Aquí se presenta otro terreno de conflicto cortado por los intereses de muchos de los agentes del Pacto Histórico y por las necesidades del país, las cuales deben ser la prioridad del gobierno del cambio. ¿Para qué es necesaria la universidad pública? Esta es la pregunta de fondo que hay que enfrentar.

Los sectores más pedestres de la izquierda tradicional piensan que la razón de ser de la universidad es la formación de cuadros revolucionarios. Esta visión dogmática mezquina va en contravía del desarrollo de la ciencia y del saber, pues se supone que estos están condensados en una ideología que no cambia desde el siglo XIX, a pesar de los duros golpes de la realidad recibidos durante el siglo XX.

La universidad pública es necesaria para realizar las transformaciones que requiere el país en todos los órdenes. Por este motivo, su principal razón de ser es la academia como nicho de la docencia, la investigación, la técnica, el arte, la cultura, etcétera.

La demagogia y la vocinglería de los politiqueros en nada contribuyen a crear una universidad moderna y participante en las transformaciones nacionales. Todo lo contrario: los politiqueros y clientelistas de todos los pelambres, los demagogos de profesión, son parte del problema, no la solución para las dificultades universitarias.
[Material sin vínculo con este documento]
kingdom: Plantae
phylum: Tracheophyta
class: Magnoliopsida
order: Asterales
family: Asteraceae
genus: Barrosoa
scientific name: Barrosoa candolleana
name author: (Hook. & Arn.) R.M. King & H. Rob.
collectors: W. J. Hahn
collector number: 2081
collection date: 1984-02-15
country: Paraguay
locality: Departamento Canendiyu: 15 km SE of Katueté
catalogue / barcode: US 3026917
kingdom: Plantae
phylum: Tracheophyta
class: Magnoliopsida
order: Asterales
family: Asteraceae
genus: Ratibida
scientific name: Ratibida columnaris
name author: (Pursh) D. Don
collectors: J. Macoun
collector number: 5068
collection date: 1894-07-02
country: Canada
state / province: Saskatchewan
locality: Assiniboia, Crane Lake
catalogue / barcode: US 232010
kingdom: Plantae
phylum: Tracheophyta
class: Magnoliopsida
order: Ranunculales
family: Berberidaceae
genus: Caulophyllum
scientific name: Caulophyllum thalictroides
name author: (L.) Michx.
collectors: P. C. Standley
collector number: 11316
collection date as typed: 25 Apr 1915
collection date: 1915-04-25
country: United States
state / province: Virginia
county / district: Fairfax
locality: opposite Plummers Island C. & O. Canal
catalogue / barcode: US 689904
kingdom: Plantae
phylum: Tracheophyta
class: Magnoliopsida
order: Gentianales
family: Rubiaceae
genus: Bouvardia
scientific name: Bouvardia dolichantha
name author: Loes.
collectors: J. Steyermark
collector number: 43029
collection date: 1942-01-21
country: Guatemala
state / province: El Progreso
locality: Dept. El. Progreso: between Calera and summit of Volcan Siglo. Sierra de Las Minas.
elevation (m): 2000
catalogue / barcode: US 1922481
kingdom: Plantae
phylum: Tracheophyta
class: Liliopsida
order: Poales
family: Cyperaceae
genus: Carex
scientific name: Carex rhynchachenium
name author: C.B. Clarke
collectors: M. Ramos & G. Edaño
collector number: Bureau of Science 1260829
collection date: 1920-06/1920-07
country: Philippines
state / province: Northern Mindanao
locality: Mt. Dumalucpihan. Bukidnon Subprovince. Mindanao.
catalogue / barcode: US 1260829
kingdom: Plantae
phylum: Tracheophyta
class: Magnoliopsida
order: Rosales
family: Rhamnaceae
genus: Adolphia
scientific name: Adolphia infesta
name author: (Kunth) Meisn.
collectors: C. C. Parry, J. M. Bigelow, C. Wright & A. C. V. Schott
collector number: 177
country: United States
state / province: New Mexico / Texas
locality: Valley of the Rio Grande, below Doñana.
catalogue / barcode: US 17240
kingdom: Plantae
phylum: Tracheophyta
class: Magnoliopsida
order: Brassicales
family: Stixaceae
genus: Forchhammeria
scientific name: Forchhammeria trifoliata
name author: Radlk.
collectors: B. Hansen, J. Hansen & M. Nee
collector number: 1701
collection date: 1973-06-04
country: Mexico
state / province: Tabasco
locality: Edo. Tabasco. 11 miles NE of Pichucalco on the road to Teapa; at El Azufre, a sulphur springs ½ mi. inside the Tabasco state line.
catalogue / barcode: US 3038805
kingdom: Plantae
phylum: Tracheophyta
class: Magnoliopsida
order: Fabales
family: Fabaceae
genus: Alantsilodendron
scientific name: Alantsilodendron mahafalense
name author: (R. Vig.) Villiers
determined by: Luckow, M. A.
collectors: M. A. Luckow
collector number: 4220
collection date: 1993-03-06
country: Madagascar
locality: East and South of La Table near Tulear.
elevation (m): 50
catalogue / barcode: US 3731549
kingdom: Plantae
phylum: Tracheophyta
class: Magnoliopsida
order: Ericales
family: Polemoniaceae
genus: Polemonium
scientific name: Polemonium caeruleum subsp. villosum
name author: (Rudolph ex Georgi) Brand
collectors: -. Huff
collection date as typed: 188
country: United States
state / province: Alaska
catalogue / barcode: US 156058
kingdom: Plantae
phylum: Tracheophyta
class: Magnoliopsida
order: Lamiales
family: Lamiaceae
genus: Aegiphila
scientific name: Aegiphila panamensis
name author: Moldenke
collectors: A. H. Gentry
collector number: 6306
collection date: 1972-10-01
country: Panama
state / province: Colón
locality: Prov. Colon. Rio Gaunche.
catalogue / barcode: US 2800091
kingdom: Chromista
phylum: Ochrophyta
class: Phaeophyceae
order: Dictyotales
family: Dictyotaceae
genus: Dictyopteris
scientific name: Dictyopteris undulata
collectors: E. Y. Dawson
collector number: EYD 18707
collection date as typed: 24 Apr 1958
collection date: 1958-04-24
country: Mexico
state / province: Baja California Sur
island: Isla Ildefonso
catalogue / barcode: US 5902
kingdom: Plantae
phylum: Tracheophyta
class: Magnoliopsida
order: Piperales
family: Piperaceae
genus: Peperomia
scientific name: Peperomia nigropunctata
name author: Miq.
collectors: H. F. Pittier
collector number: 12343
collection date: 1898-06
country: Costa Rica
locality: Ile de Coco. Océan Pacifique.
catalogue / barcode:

La universidad pública debe ser el principal nicho del saber y la ciencia, con una función en la movilidad social de los estratos populares. Es un vehículo para ascender en la escala social mediante el conocimiento, aparte de ser escenario de la distribución más equitativa del presupuesto, al financiarse con los impuestos de todos.

Un gran reto del cambio que promueve el presidente Petro consiste en modernizar la universidad pública y en transformarla en un medio eficaz para la formación de los profesionales humanistas que requiere el país. Esta meta solo puede conseguirse reforzando la academia.

He aquí otra fuente de conflicto con los partidos tradicionales que la han visto como un simple instrumento de sus intereses politiqueros, o con los deseos de la izquierda más arcaica, que empujarán a la educación superior hacia el desastre. Un desastre disfrazado de revolución, pero desastre, al fin y al cabo.

El efecto Petro ya está tocando a la universidad pública, y las fuerzas que lo apoyaron empiezan a dejar atrás la pasividad gandhiana para asumir un rol más activo en el control de la educación superior. ¿Cuál será el futuro de las universidades? El tiempo resolverá esta pregunta.